Impressions from Silvilaser 2023

Last week, our PhD student, Hannah Weiser, joined Silvilaser 2023 at University College London (UCL). The conference covers cutting-edge science and technology from the laser scanning and forest communities, which is a perfect match for Hannah’s PhD topic and 3DGeo research in general.

The week started off with interesting workshops on Tuesday using some of our favourite software, such as CloudCompare and LAStools. The three days of the conference, from Wednesday to Friday, were filled with captivating talks and posters. Additionally, the social events, including the ice breaker, Women of Waveforms breakfast, and conference dinner, provided ample opportunities to meet inspiring people and exchange ideas about research (and other topics). We also had the added bonus of enjoying the beautiful, and rather unusual, London weather.

Great talks with 3DGeo contribution were given by:

  • Schäfer et al.: Potential and limitations of simulated airborne laser scanning data for forest biomass estimation (using HELIOS++ and pytreedb, results are part of the SYSSIFOSS project)
  • Brede et al.: Occlusion mapping tools for point cloud quality assessment in forest laser scanning (presented by Lennart Klinger)

We were thrilled to see that colleagues from other research groups are doing great research with our laser scanning simulation software HELIOS++ and our Python package pytreedb:

  • Pearse et al.: A pipeline for generating high-fidelity synthetic point clouds for use in forest phenotyping (Scion research, NZ, using HELIOS++)
  • Apud Baca et al.: Towards Automating Forest Stratum Classification with a Generative Pipeline: Blending Real and Synthetic Data for Point Cloud Segmentation (Austrian Institute of Technology, AT, using HELIOS++ and pytreedb)
  • Bornand et al.: Completing 3D point clouds of individual trees using deep learning (WSL, CH, using HELIOS++)

On Thursday afternoon, an entire session was dedicated to current work and future plans within the 3DForEcoTech COST Action, which we are also involved in. 3DForEcoTech aims at addressing numerous challenges in the field of close-range 3D point cloud measurements within forest environments. The goal is to synchronise knowledge and develop general protocols for data acquisition, data processing and data fusion for forest inventory and ecological applications.

Another highlight was the keynote by Stefano Puliti on “TreeD_species: benchmarking sensor-agnostic tree species classification using proximal laser scanning (TLS, MLS, ULS) and CNNs” and general AI perspectives in the research field. The dataset and the benchmark results are presented in the Tr3D_species GitHub repo. The 3DGeo group contributed with multi-platform point cloud data (Weiser et al. 2022).

We would like to thank all the organizers, supporters, and presenters who made this event such a fantastic experience.

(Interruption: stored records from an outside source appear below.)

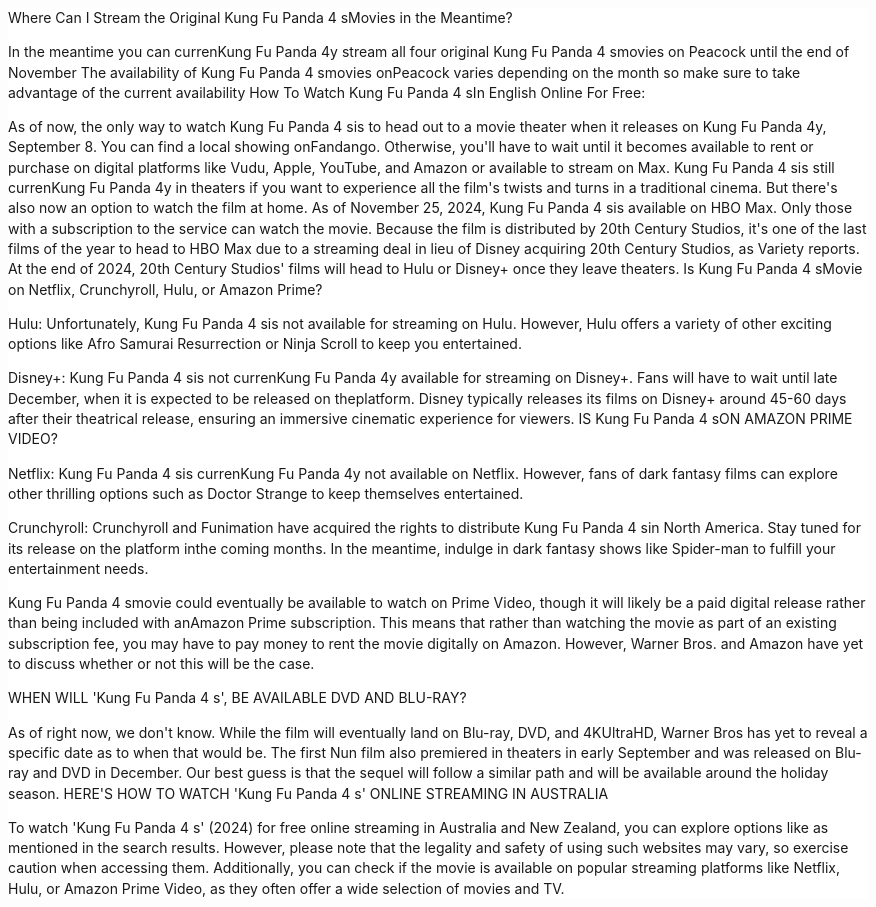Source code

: Where Can I Stream the Original Kung Fu Panda 4 sMovies in the Meantime?

In the meantime you can currenKung Fu Panda 4y stream all four original Kung Fu Panda 4 smovies on Peacock until the end of November The availability of Kung Fu Panda 4 smovies onPeacock varies depending on the month so make sure to take advantage of the current availability How To Watch Kung Fu Panda 4 sIn English Online For Free:

As of now, the only way to watch Kung Fu Panda 4 sis to head out to a movie theater when it releases on Kung Fu Panda 4y, September 8. You can find a local showing onFandango. Otherwise, you'll have to wait until it becomes available to rent or purchase on digital platforms like Vudu, Apple, YouTube, and Amazon or available to stream on Max. Kung Fu Panda 4 sis still currenKung Fu Panda 4y in theaters if you want to experience all the film's twists and turns in a traditional cinema. But there's also now an option to watch the film at home. As of November 25, 2024, Kung Fu Panda 4 sis available on HBO Max. Only those with a subscription to the service can watch the movie. Because the film is distributed by 20th Century Studios, it's one of the last films of the year to head to HBO Max due to a streaming deal in lieu of Disney acquiring 20th Century Studios, as Variety reports. At the end of 2024, 20th Century Studios' films will head to Hulu or Disney+ once they leave theaters. Is Kung Fu Panda 4 sMovie on Netflix, Crunchyroll, Hulu, or Amazon Prime?

Hulu: Unfortunately, Kung Fu Panda 4 sis not available for streaming on Hulu. However, Hulu offers a variety of other exciting options like Afro Samurai Resurrection or Ninja Scroll to keep you entertained.

Disney+: Kung Fu Panda 4 sis not currenKung Fu Panda 4y available for streaming on Disney+. Fans will have to wait until late December, when it is expected to be released on theplatform. Disney typically releases its films on Disney+ around 45-60 days after their theatrical release, ensuring an immersive cinematic experience for viewers. IS Kung Fu Panda 4 sON AMAZON PRIME VIDEO?

Netflix: Kung Fu Panda 4 sis currenKung Fu Panda 4y not available on Netflix. However, fans of dark fantasy films can explore other thrilling options such as Doctor Strange to keep themselves entertained.

Crunchyroll: Crunchyroll and Funimation have acquired the rights to distribute Kung Fu Panda 4 sin North America. Stay tuned for its release on the platform inthe coming months. In the meantime, indulge in dark fantasy shows like Spider-man to fulfill your entertainment needs.

Kung Fu Panda 4 smovie could eventually be available to watch on Prime Video, though it will likely be a paid digital release rather than being included with anAmazon Prime subscription. This means that rather than watching the movie as part of an existing subscription fee, you may have to pay money to rent the movie digitally on Amazon. However, Warner Bros. and Amazon have yet to discuss whether or not this will be the case.

WHEN WILL 'Kung Fu Panda 4 s', BE AVAILABLE DVD AND BLU-RAY?

As of right now, we don't know. While the film will eventually land on Blu-ray, DVD, and 4KUltraHD, Warner Bros has yet to reveal a specific date as to when that would be. The first Nun film also premiered in theaters in early September and was released on Blu-ray and DVD in December. Our best guess is that the sequel will follow a similar path and will be available around the holiday season. HERE'S HOW TO WATCH 'Kung Fu Panda 4 s' ONLINE STREAMING IN AUSTRALIA

To watch 'Kung Fu Panda 4 s' (2024) for free online streaming in Australia and New Zealand, you can explore options like as mentioned in the search results. However, please note that the legality and safety of using such websites may vary, so exercise caution when accessing them. Additionally, you can check if the movie is available on popular streaming platforms like Netflix, Hulu, or Amazon Prime Video, as they often offer a wide selection of movies and TV.
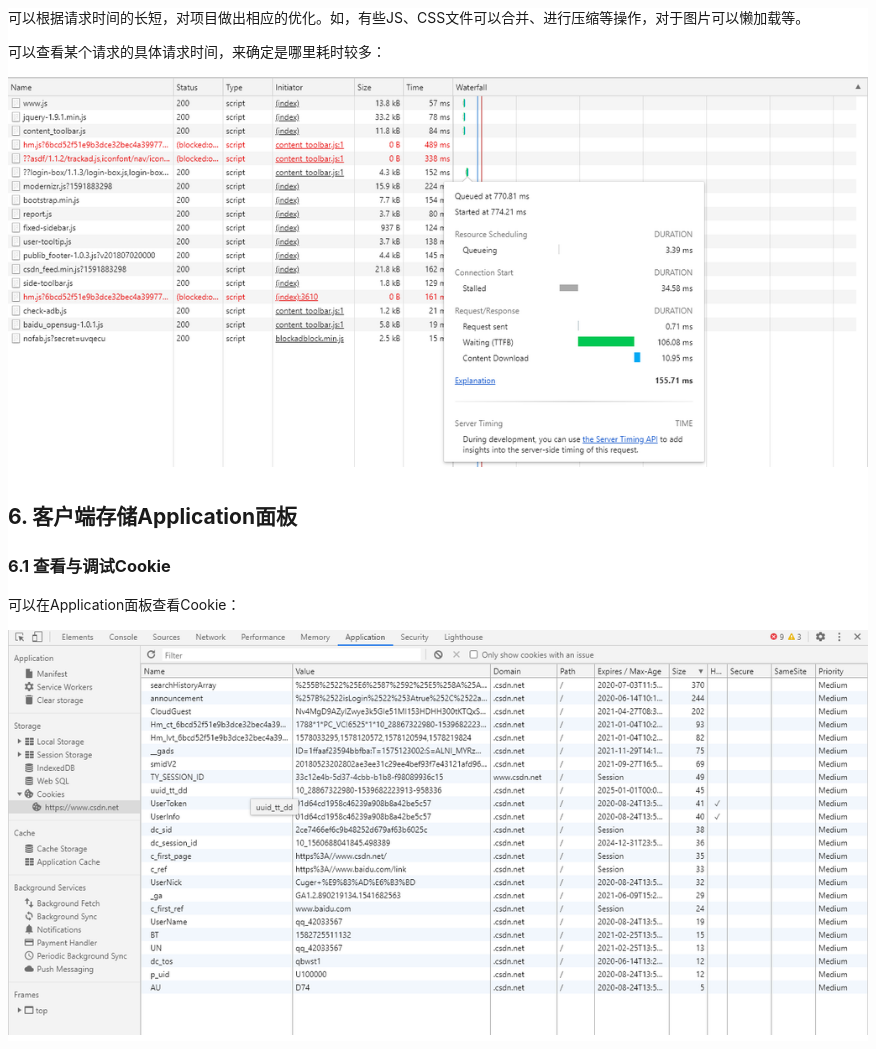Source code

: 可以根据请求时间的长短，对项目做出相应的优化。如，有些JS、CSS文件可以合并、进行压缩等操作，对于图片可以懒加载等。

可以查看某个请求的具体请求时间，来确定是哪里耗时较多：

![img](./image/devTools/1612688976380-741a2dfd-8de8-4ffb-808d-71b600e25e70.png)

## 6. 客户端存储Application面板

### 6.1 查看与调试Cookie

可以在Application面板查看Cookie：

![img](./image/devTools/1612688976388-fc474edc-8779-442d-88f3-678c63511f17.png)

The tasty vegetarian and vegan catering was very much appreciated. Additionally, we were thrilled that the talks were streamed online, allowing an even wider audience to benefit from the insights and knowledge shared at the event.

PS: And of course, as part of our commitment to reducing our carbon footprint, Hannah travelled by train rather than plane.

Participation was supported by the Deutsche Forschungsgemeinschaft (DFG, German Research Foundation, Project number: 496418931) as part of the VirtuaLearn3D project. The presented work by Schäfer et al. was also supported by the DFG (Project number: 411263134) as part of the SYSSIFOSS project.